What does it mean to normalize images for Resnet?

Luke_Kollmorgen · September 14, 2020, 12:27am

I’m using a pretty simple set of steps designed to prepare images for feature extraction from a pre trained resnet 152 model.


img=Image.open("Documents/img.png")

# Load the pretrained model
model = models.resnet152(pretrained=True)

# Use the model object to select the desired layer
layer = model._modules.get('fc')

# Set model to evaluation mode
model.eval()

transformations = torchvision.transforms.Compose([
    torchvision.transforms.Resize(256),
    torchvision.transforms.CenterCrop(224),
    torchvision.transforms.ToTensor(),
    torchvision.transforms.Normalize(mean=[0.485, 0.456, 0.406], std=[0.229, 0.224, 0.225]),
])
t_img = transformations(img)


What I'm trying to understand is what it means to normalize the images with those means and standard deviations? We obviously aren't setting pixel values right? My understanding is that pixel values should be integers between 0 and 255, so what does it mean to normalize in this context?

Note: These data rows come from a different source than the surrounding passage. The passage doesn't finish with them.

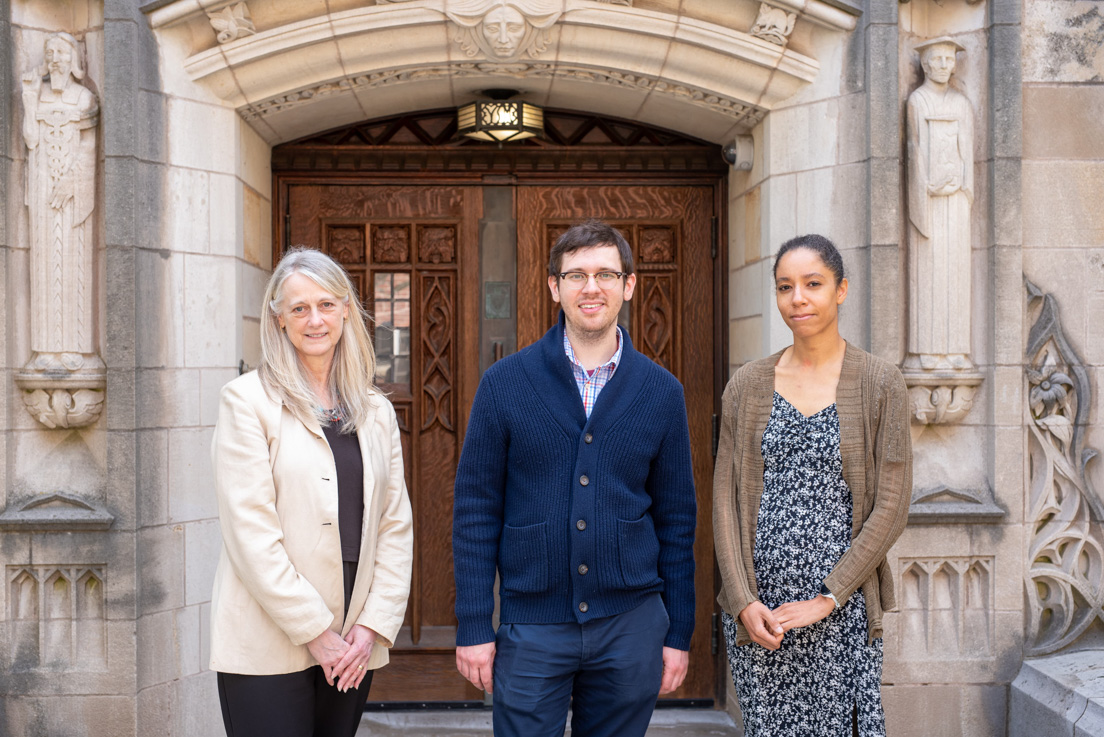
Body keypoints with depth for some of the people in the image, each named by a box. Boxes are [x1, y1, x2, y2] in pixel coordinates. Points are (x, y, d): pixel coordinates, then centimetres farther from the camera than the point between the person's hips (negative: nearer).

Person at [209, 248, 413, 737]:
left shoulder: (376, 411, 10)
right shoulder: (246, 400, -5)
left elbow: (396, 526, 7)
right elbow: (249, 532, -11)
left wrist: (373, 625, -3)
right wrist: (315, 631, -12)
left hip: (353, 646, 4)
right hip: (268, 648, -4)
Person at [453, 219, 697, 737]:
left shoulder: (661, 391, 2)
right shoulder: (504, 383, -2)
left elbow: (676, 517, 6)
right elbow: (475, 509, -1)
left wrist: (679, 633, 5)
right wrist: (472, 626, -5)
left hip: (631, 623, 2)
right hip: (530, 626, -1)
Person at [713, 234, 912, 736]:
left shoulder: (879, 383, -1)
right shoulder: (747, 385, 5)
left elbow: (891, 507, -5)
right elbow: (725, 499, 3)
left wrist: (827, 599, -10)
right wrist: (743, 600, -6)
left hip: (841, 610, -2)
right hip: (756, 606, 2)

ebarsoum · September 14, 2020, 12:38am

Normalize in the above case, mean subtract the mean from each pixel and divide the result by the standard deviation. The input image is float not integer in the range of [0, 1]. So when you load the image, you need to divide it by 255.

Sunshine352 · September 14, 2020, 9:05am

[quote=“Luke_Kollmorgen, post:1, topic:96160”]
torchvision.transforms.ToTensor()
[/quote] can transform the pixel range from [0, 255] to [0, 1]

zia_badar · June 5, 2022, 4:06pm

but why a constant value of mean=[0.485, 0.456, 0.406], std=[0.229, 0.224, 0.225] shouldn’t each image be normalized to 0 mean and 1 standard deviation, or is this mean and std is calculated from the whole dataset?

TigerYan86 · June 21, 2023, 5:31pm

I have the same question. How are these values determined?

ptrblck · June 21, 2023, 6:36pm

These stats are calculated from the ImageNet training dataset.